Friday, February 27, 2015

Friday Night Local: David Kilgour - 'You Forget' (1992)

Ah, summer’s lease is nearly at an end here in New Zealand, and already with the mornings growing darker and the breeze cooling by the day the early sun-bleached weeks of 2015 are becoming a memory. We’ve not had a lot of rainfall over the country – worryingly little, in fact, with several areas including North Otago and South Canterbury (locations of the Simian ancestral pile) declared drought zones – so the image of your New Zealand summer and its blue sparkling waters and blessed friendly sun seem a little far removed at present. Let’s get them back for a bit – all the way from 1992.

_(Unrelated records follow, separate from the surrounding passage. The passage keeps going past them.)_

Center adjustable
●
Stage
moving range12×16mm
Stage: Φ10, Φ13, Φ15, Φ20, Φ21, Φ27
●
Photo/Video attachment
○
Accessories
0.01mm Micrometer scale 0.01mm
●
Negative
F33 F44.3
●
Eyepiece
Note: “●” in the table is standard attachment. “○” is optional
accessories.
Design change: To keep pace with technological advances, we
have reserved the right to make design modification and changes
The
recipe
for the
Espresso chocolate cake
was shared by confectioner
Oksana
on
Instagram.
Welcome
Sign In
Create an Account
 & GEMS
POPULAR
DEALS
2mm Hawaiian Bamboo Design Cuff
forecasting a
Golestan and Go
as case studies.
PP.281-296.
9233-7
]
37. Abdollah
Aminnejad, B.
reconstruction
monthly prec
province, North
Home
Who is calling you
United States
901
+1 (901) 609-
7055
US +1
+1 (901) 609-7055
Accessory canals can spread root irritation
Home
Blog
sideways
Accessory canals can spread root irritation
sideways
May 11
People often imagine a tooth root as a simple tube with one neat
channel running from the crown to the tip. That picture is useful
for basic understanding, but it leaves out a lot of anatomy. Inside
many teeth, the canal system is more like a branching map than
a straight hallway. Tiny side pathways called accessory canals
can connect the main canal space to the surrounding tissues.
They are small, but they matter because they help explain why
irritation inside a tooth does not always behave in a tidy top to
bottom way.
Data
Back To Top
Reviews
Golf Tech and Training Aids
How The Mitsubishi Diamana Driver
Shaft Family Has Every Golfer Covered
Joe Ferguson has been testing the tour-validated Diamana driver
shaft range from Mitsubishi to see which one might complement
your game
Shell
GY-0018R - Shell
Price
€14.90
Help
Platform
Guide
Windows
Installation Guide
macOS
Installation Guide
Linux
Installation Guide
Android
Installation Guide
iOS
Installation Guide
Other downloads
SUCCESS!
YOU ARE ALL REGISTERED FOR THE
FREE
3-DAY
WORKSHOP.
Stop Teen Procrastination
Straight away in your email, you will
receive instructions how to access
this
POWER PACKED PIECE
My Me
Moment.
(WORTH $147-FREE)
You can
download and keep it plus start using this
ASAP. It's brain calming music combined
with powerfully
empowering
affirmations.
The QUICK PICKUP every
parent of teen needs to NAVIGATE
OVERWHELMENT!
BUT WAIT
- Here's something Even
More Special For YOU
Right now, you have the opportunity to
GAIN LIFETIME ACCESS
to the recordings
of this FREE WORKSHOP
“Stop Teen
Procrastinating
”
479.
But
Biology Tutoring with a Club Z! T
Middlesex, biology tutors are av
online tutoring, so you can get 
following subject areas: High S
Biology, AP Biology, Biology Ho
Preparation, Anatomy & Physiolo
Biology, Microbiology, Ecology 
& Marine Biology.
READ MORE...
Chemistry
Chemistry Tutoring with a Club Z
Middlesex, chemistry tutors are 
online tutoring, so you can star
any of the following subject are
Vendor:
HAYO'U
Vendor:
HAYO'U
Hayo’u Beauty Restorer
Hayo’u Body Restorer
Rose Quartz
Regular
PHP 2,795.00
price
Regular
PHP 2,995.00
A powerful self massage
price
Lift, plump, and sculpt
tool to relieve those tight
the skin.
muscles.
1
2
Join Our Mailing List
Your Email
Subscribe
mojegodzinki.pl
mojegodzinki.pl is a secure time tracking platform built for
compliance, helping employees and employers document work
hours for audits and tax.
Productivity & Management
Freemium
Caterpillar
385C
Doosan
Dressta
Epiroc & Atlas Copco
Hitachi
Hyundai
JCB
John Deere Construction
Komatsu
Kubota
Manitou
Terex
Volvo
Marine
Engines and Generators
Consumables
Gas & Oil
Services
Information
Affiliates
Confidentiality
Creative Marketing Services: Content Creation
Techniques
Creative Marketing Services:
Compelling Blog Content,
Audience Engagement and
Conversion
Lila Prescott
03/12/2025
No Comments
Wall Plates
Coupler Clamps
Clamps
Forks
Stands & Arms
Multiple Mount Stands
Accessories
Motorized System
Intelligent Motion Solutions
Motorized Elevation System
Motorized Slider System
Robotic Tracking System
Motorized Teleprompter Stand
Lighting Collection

David Kilgour’s solo debut was an album remarkable for its lateness. For the best part of the previous decade Kilgour had spent his career alternately providing signature riffs and hooks for The Clean, The Great Unwashed and latterly his own trio Stephen. By the late 80s he was a quiet member of the alternative music establishment, while the reunion and resurgence of The Clean with brother Hamish and Robert Scott providing a new lease of life and to my generation of students at least, a new generation audience. When it arrived Here Come the Cars with its faux-Dylan cover portrait was like the proverbial beam of golden sun, jangly, poppy, melodic and upbeat.


David Kilgour’s part in The Clean was always the most significant to me, his guitar riding over sometimes weedy vocals or leaden one-two drum falls, the eccentric dancer in a very Dunedin drunken reel. I adore the Clean, but Kilgour’s solo showing in Cars, as well as the likes of Sugarmouth and The Far Now broaden his talents even farther, with some lovely piano and sensitive production pushing his more melodic songs further forward. For a while it seemed Flying Nun finally had its first real solo star, and 'You Forget' is probably when Kilgour shone brightest. It's one of my favourite summer songs, from one of my favourite guitarists, and it takes me immediately back to the summer of 1992 and 1993, which was a very good summer indeed.

Here he is, with surfer car, a sparkling Auckland Harbour and Rangitoto, and an enviable collection of colourful footwear, to send summer on its way.